(Extracted data entries)

※ ※ ※

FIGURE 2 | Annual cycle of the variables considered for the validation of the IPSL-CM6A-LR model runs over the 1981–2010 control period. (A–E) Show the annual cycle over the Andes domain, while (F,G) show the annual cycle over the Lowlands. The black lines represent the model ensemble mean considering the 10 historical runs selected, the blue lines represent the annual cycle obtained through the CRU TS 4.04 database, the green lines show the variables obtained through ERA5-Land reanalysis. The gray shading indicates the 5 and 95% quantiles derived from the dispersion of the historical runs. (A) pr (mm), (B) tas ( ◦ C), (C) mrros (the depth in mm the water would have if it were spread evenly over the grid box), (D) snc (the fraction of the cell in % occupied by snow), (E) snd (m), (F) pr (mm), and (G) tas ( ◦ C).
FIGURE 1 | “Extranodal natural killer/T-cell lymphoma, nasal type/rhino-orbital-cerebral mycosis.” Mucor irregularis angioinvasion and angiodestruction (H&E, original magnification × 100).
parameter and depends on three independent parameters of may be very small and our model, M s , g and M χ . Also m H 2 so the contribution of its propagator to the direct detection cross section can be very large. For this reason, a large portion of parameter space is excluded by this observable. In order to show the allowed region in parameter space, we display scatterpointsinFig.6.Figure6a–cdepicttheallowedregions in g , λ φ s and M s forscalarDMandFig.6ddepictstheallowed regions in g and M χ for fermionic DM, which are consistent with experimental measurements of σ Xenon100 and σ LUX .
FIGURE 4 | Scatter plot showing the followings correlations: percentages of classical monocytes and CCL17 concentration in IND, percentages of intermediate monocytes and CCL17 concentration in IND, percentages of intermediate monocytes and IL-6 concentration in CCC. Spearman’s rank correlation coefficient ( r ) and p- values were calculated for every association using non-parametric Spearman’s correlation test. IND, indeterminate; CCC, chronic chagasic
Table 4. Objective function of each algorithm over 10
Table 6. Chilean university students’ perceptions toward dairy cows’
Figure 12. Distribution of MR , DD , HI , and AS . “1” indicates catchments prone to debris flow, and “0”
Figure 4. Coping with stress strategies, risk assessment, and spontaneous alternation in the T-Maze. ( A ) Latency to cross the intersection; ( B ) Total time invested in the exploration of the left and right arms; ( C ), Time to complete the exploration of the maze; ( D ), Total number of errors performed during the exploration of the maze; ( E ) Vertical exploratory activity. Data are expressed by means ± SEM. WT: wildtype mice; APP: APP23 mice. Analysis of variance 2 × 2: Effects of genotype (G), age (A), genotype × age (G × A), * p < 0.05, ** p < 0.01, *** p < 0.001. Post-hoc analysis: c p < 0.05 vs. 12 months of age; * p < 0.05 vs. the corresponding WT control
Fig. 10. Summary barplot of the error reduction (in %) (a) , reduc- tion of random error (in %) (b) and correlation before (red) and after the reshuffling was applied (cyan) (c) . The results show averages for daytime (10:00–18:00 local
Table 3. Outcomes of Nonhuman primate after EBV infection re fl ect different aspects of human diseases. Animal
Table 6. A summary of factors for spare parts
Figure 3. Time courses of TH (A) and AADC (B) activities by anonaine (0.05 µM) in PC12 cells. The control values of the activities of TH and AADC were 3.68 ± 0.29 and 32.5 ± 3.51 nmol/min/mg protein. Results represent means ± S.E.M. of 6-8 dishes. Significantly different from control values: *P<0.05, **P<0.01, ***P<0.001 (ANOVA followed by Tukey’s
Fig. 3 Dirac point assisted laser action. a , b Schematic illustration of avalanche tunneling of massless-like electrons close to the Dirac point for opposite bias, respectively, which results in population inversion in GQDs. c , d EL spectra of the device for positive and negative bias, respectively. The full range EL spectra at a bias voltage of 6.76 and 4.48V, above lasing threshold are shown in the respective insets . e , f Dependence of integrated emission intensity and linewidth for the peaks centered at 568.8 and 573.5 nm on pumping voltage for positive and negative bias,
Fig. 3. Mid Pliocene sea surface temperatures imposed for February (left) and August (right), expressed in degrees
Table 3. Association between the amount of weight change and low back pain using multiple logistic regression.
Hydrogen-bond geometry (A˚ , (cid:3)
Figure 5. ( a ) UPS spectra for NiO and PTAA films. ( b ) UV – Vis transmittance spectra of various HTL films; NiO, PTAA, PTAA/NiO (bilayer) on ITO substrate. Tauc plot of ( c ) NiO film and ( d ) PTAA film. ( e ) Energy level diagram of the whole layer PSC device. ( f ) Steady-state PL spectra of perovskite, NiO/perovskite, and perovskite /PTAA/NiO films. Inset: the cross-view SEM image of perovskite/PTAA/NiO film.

※ ※ ※

» WHAT YOU HAVE TO DO: Which lines of the data contain the word "left"? Copy each one.

» WRITTEN REPLY:
Figure 4. Coping with stress strategies, risk assessment, and spontaneous alternation in the T-Maze. ( A ) Latency to cross the intersection; ( B ) Total time invested in the exploration of the left and right arms; ( C ), Time to complete the exploration of the maze; ( D ), Total number of errors performed during the exploration of the maze; ( E ) Vertical exploratory activity. Data are expressed by means ± SEM. WT: wildtype mice; APP: APP23 mice. Analysis of variance 2 × 2: Effects of genotype (G), age (A), genotype × age (G × A), * p < 0.05, ** p < 0.01, *** p < 0.001. Post-hoc analysis: c p < 0.05 vs. 12 months of age; * p < 0.05 vs. the corresponding WT control
Fig. 3. Mid Pliocene sea surface temperatures imposed for February (left) and August (right), expressed in degrees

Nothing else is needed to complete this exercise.